◆ What the task asks:
Count the lines in the material below that contain the string "forms", treating uppercase and lowercase letters as different. Reply with the number alone.

◆ Data for the task:
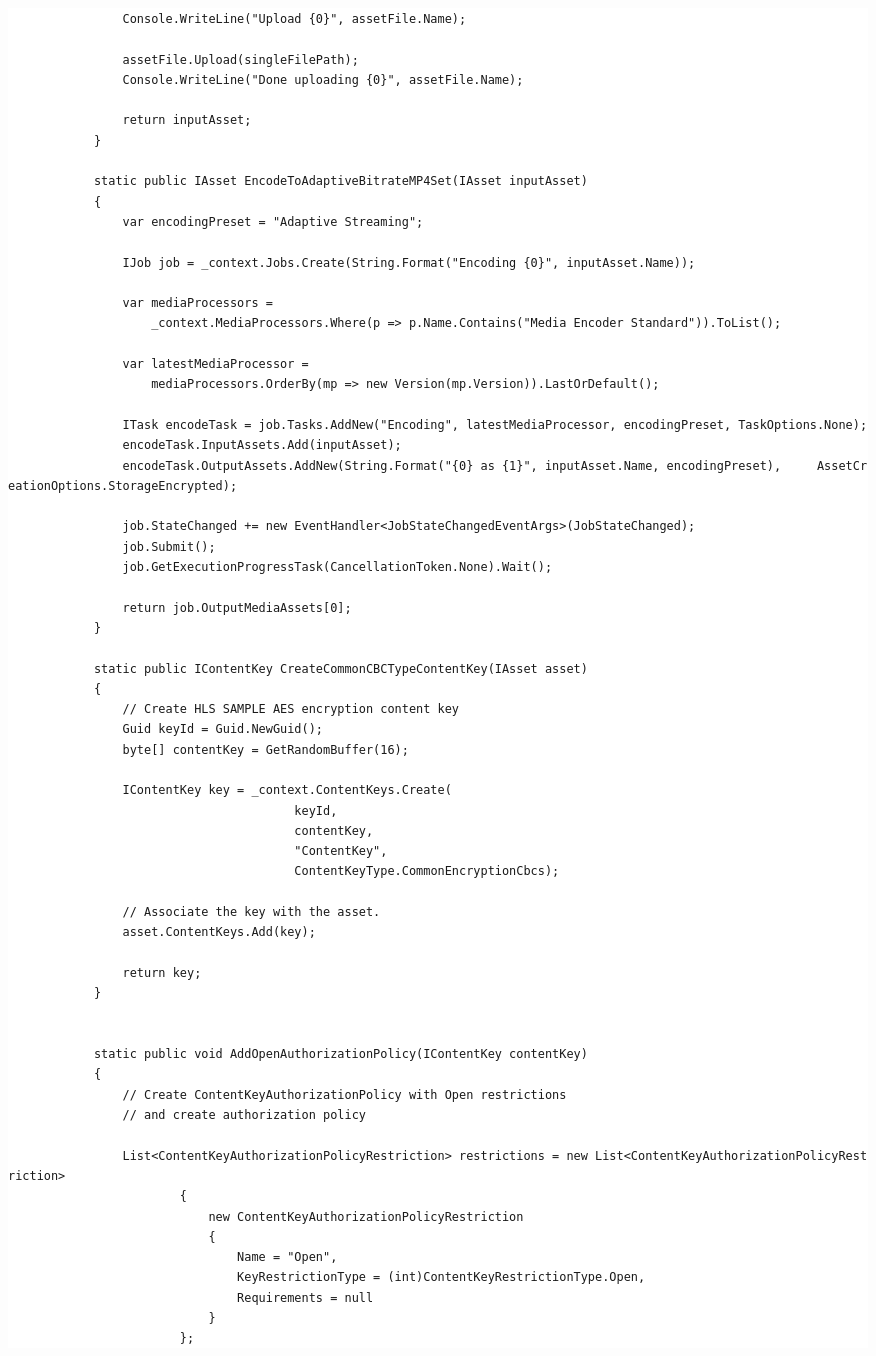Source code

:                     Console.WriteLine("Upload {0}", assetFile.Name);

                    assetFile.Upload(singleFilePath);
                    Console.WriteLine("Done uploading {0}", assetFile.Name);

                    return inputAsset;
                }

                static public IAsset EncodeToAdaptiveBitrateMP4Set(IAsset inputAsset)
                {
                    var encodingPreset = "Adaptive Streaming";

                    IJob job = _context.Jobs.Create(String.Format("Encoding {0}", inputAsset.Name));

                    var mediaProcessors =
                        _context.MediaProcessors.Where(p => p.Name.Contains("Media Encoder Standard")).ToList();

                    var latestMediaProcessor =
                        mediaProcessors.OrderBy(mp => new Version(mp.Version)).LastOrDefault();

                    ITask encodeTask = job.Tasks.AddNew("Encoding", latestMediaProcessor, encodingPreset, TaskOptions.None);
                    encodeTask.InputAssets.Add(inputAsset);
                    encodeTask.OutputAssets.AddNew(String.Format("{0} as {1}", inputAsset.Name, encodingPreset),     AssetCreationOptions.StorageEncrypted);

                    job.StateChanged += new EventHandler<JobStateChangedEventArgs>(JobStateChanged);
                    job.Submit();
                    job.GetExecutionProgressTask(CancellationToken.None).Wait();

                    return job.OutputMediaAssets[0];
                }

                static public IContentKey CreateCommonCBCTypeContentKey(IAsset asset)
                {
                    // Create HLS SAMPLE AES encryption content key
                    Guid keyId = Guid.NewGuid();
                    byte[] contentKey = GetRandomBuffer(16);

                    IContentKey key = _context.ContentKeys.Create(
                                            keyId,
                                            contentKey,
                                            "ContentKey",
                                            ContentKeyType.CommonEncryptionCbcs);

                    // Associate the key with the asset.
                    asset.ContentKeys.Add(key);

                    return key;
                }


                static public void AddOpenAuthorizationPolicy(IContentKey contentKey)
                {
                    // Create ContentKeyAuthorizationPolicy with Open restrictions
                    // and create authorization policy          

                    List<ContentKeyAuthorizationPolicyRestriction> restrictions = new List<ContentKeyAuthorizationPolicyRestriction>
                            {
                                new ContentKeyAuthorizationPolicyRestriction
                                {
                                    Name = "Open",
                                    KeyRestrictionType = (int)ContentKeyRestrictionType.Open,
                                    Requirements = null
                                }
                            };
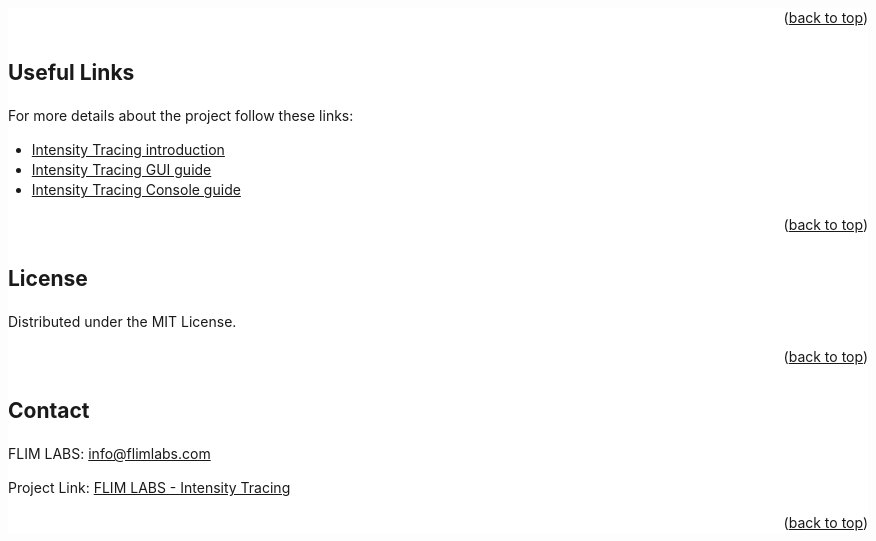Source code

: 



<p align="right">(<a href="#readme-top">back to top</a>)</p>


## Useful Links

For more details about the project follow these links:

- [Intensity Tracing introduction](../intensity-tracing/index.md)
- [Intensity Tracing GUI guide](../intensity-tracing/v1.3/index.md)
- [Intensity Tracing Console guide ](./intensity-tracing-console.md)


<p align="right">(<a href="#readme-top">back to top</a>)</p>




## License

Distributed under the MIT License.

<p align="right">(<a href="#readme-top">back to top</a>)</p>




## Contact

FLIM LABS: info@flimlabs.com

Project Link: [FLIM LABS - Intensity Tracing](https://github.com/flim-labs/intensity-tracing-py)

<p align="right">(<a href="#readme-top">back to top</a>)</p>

...

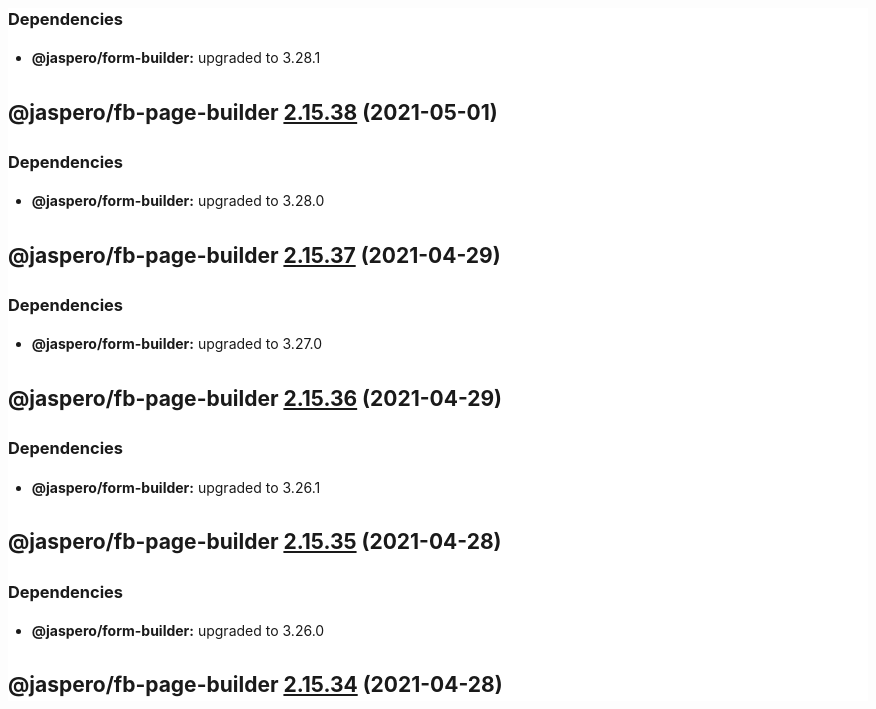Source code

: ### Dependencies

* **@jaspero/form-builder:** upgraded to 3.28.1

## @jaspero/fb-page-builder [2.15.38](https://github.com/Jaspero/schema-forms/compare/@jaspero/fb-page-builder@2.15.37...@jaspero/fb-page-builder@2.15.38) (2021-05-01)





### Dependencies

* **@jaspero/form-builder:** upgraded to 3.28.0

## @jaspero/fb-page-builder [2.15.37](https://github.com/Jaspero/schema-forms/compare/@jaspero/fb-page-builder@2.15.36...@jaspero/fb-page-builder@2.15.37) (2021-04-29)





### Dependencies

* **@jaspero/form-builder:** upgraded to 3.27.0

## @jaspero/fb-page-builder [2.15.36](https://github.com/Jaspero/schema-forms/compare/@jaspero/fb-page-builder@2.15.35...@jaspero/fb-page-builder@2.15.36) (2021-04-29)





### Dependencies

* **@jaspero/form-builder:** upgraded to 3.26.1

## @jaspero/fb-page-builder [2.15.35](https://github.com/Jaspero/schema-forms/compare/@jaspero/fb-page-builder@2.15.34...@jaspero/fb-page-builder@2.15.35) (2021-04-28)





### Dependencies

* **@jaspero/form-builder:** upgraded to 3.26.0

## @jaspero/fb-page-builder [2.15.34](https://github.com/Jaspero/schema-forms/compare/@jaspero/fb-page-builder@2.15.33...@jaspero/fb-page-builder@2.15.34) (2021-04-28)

◆ Response to the task:
5